“‘Miss Dalton,’ says Joel, ‘your husband is in the well.’
“Then she screeched so loud that some of the neighbors heard her and come runnin’ to see what was the matter, while she made as if she’d throw herself over the curb, but Joel catched her by her clothes and pulled her back.
“‘Oh, John, John. Is he dead? Get him out, somebody,’ she cried.
“‘That’s what we are goin’ to do. Who’ll go down after him?’ Joel said, and, as no one offered, he pulled off his shoes and stockin’s, and, tyin’ a rope round his waist, went down himself, clingin’ to the slippery stones, and got him up dead as a door-nail, with the marks of two big hands round his throat, as if he had been seized and choked till the life was out of him, and then been chucked into the well as the nearest place to hide him.”
At this point Uncle Zacheus became so excited and agitated that he was obliged to wait a few minutes before describing more of the terrible scenes which shook the little village of Ridgefield to its depths that summer morning, when the dead man lay upon the grass in his dripping garments, a bruise on his forehead where he must have struck a stone in his fall, and a look of horror in his wide-open eyes as he lay with his face upturned to the sky.
“Oh, John, who could have done this?” Mrs. Dalton moaned, as she knelt beside him, her arms across his chest and her long curls falling over his swollen features.
Unnoticed by any one, the little boy, Robbie, had crept down the doorsteps and came toddling across the yard to the group by the well.
“Papa, mam-ma,” he said, laying one hand on his mother’s head and the other on his father’s wet hair. “Papa, wake up. I’s ’f’aid,” he said, shaking the drops of water from his fingers and beginning to cry.
“’Twas awful,” Uncle Zach said, resuming the story and dwelling at length upon the picture of the little boy stooping over his dead father and trying to wake him up. “Yes, ’twas awful, and, though I’ll bet I’ve told the story over a hundred times, if I have once, I can never get over that part without somethin’ stickin’ in my throat and thinkin’ what if it had been Johnny and me, with Dot makin’ b’lieve. Oh—h,” and he groaned aloud;—then continued: “‘Oh, please somebody find the murderers,’ Miss Dalton said; and Joel answered: ‘You bet we will. We know ’em,’ and he winked at the bartender.
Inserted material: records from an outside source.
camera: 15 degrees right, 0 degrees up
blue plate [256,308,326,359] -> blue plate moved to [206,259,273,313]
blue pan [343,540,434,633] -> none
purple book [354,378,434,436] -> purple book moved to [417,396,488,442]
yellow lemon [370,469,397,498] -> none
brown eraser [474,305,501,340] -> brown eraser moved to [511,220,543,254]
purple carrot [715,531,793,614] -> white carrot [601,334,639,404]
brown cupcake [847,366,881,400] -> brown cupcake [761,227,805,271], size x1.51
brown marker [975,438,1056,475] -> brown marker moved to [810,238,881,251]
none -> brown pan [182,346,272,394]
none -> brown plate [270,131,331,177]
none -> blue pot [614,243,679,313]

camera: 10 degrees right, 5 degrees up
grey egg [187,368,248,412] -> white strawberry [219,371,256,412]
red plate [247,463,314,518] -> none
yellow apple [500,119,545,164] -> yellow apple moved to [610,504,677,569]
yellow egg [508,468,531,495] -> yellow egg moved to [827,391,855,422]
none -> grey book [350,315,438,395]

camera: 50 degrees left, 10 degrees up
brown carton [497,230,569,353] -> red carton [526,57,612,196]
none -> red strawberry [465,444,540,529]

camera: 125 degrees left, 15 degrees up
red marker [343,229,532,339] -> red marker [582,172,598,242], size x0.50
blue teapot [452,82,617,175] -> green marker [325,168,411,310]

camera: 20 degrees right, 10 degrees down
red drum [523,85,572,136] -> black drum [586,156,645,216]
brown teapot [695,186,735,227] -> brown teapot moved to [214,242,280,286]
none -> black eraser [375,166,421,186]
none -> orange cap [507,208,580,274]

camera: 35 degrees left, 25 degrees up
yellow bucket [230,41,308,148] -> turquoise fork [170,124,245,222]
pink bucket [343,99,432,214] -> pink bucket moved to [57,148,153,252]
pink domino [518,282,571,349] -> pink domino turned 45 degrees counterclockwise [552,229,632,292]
“They’d got the coroner there and half the town come with him, for the news flew like lightnin’, and the yard was full, and the fence was full,—the folks fightin’ to git sight of the tracks in the mud, and the well and the mark of a hand on the curb and the piece of his coat on a nail, and when they couldn’t do that they went and looked at the wheel tracks where the buggy turned in the lane, and then went back and fit agin to see the well. The women was mostly in the house where Miss Dalton sat wringin’ her hands soft as wool and covered with rings, her white gown bedraggled with mud and her hair flyin’ over her face, makin’ her look like a crazy critter. I tell you she stimulated grief so well that she could almost have deceived the very elect, and folks at fust didn’t know what to think. That Mr. Dalton had been killed was sure, and the verdict was wilful murder by somebody, and in less than ten minutes a posse of men with Joel and the constable started full run for Worcester. At a livery stable there they heard that a hoss driv’ nearly to death had come in towards mornin’. Who brought him the stable man didn’t know. It wa’n’t the one who hired him the afternoon before, but he paid the bill,—a big one, too,—the hoss was so used up, and he wore a stovepipe hat. That was Mr. Dalton’s, and the man was the vally’s brother. I b’lieve I could have planned better than they did, for they left their tracks so plain behind ’em that before sundown they was all three under arrest and an officer on the way to Ridgefield to keep an eye on Miss Dalton and Mari. They found Mr. Dalton’s gold watch in the vally’s pocket and his wallet and twenty-five dollars in the pocket of the vally’s brother. St. John was at a hotel with a cigar in his mouth, readin’ a paper as cool as you please and mighty indignant at being suspected of murder. He pretended to be awfully shocked at the news. Dalton was his best friend, he said, and he’d no more harm him than he would himself. He knew nothing about the movements of the vally or his brother. He was at the hotel all night and could prove it. This was true, but the vally’s brother gin him away by sayin’ to him low, but so as to be heard, ‘We sink or swim together; that was the bargain, and I’ve papers to prove it.’ They found ’em on him, too, and the three was clapped into jail, and Joel and his men and the officer got back some time in the night to Ridgefield, which next mornin’ was all up in arms wus than the day before.